_What you need to do:_
From the entries below, copy every line that holds the word "online".

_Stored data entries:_
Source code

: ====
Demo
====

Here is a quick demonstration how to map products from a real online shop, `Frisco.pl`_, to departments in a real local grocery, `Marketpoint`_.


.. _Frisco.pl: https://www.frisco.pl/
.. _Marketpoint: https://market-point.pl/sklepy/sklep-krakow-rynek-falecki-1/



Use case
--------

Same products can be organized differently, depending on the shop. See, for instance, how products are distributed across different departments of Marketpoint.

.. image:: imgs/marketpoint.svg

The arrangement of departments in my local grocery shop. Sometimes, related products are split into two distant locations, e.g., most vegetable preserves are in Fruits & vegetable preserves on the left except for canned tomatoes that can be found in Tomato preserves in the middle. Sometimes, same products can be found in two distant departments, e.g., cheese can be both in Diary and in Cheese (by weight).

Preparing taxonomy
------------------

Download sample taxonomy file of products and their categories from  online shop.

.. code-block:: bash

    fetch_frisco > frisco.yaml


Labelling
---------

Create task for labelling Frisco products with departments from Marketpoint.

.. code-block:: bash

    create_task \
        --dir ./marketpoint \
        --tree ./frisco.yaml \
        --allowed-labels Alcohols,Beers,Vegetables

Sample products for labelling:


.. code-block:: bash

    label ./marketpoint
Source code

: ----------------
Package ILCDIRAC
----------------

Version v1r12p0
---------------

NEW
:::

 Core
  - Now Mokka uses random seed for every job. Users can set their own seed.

---

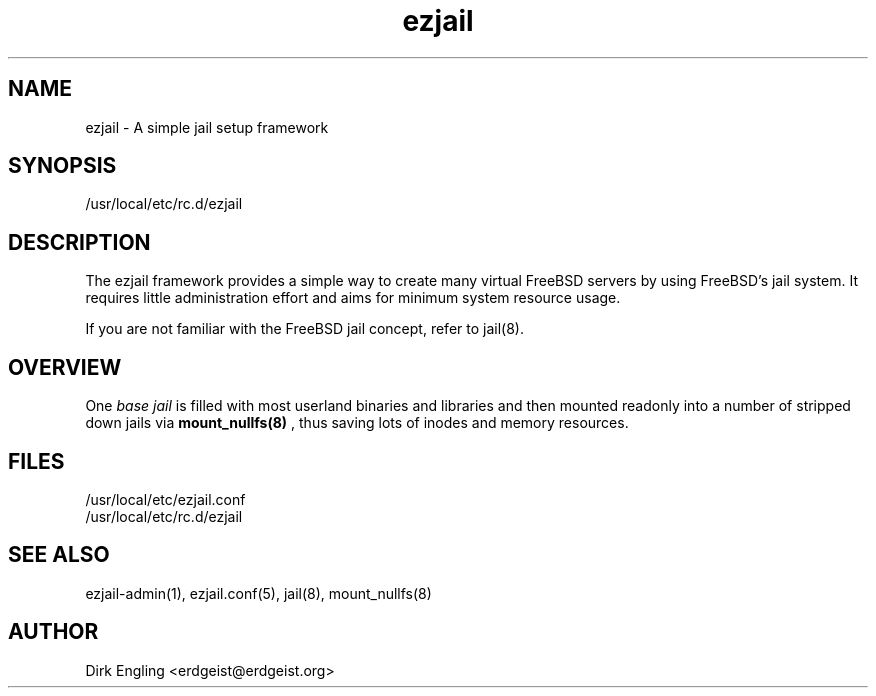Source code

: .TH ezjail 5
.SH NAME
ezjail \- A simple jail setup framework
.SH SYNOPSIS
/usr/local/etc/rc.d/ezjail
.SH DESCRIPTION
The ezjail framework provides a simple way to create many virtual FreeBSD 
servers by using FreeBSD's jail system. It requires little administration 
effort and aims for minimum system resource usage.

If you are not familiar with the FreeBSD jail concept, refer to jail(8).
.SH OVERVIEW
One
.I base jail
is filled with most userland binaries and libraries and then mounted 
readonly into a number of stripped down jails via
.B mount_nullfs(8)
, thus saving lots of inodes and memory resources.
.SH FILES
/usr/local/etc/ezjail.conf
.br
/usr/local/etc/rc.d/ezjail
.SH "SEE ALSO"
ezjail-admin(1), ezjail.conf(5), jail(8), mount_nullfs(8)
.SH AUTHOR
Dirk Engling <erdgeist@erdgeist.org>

_Exercise result:_
Here is a quick demonstration how to map products from a real online shop, `Frisco.pl`_, to departments in a real local grocery, `Marketpoint`_.
Download sample taxonomy file of products and their categories from  online shop.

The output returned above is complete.